- Idiom – Storm in a teacup
- Meaning – A small event that has been exaggerated out of proportion. A lot of fuss over a trivial matter. This expression is used when something has been blown out of proportion.
- This is a British English idiom. The American equivalent is Tempest in a teapot. A tempest is a violent storm.
- A similar idiom to this is Much ado about nothing. This expression can be used when you think someone is overreacting.
- There are lots of popular idioms about the weather. Here are some of our favourites:
- Four sheets to the wind – Very drunk.
- It never rains but it pours – This expression is used when a lot of bad things happen at the same time.
- On cloud nine – Extremely happy.
- Raining cats and dogs – Raining very heavily.
- Snowed under – Very busy with work.
- Storm out – Leave angrily.
- Take a rain check – To decline an invitation, but you would like to rearrange for a later date.

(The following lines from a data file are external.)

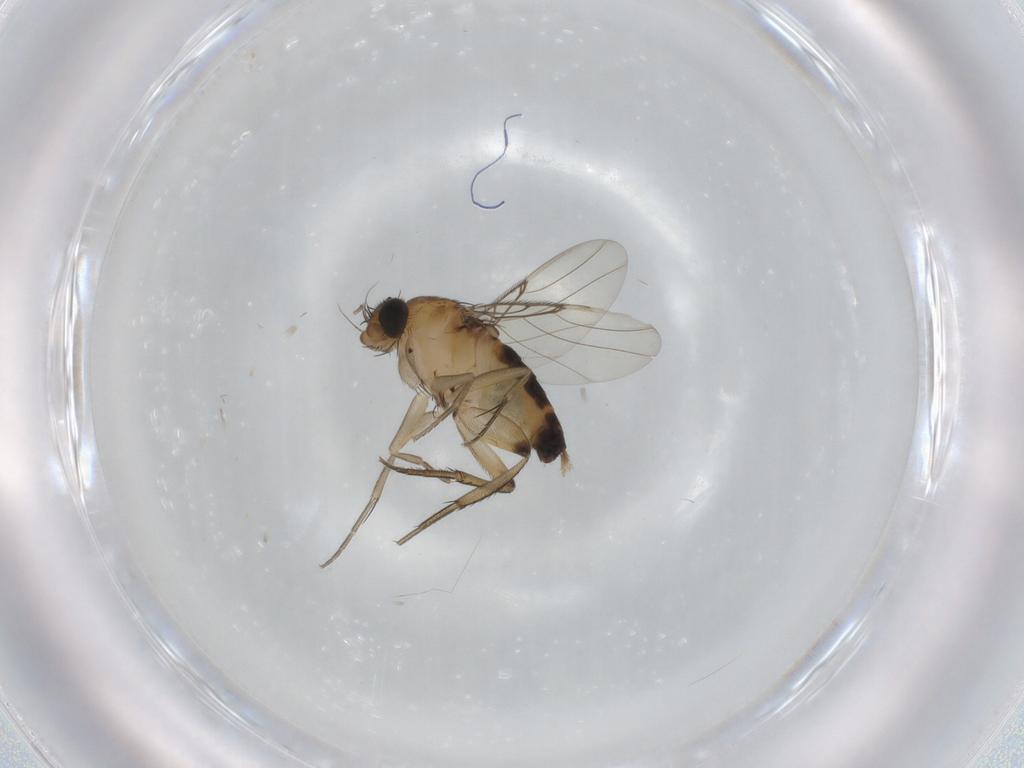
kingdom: Animalia
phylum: Arthropoda
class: Insecta
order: Diptera
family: Phoridae
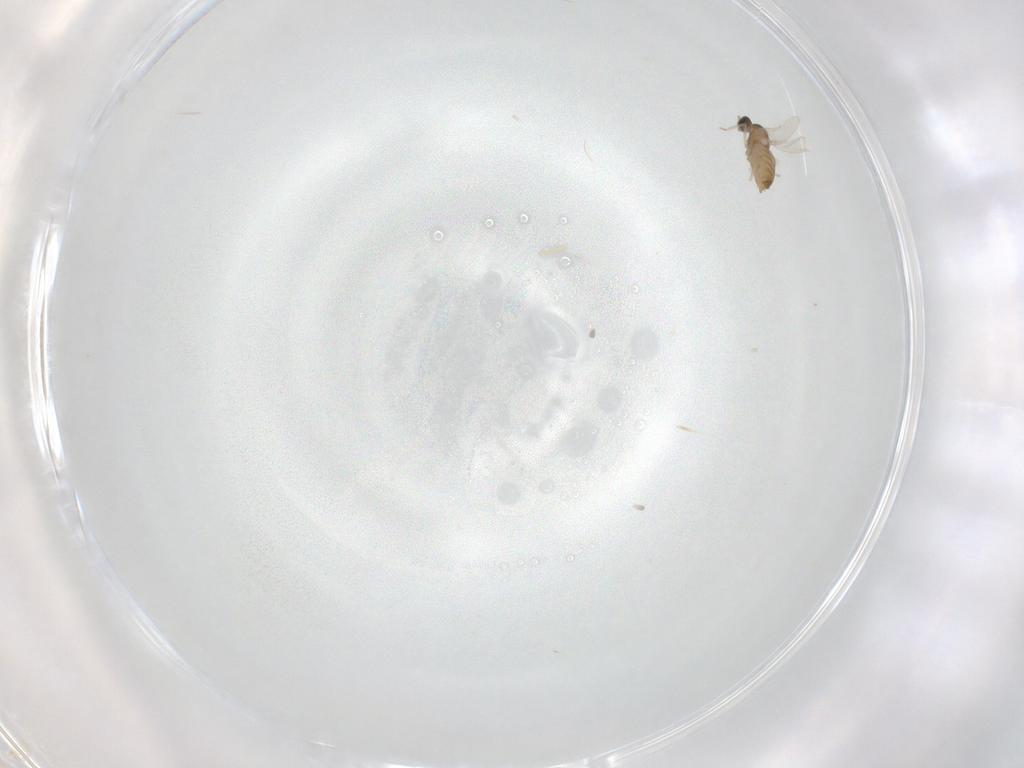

- Under the weather – To feel ill.
When could you use this idiom?
- If somebody is worrying about something that is not serious.
- When you think a person is making a big deal about a minor issue.
- If someone is upset about something trivial.
- “I don’t know why they are making such a big deal about the fight last night. It was just a storm in a teacup!”
- Is there an idiom like this in your country?
What is an idiom?
An idiom is a word or phrase that is not taken literally. An idiom is an expression that cannot be understood from the meanings of its individual words, but has a separate meaning of its own.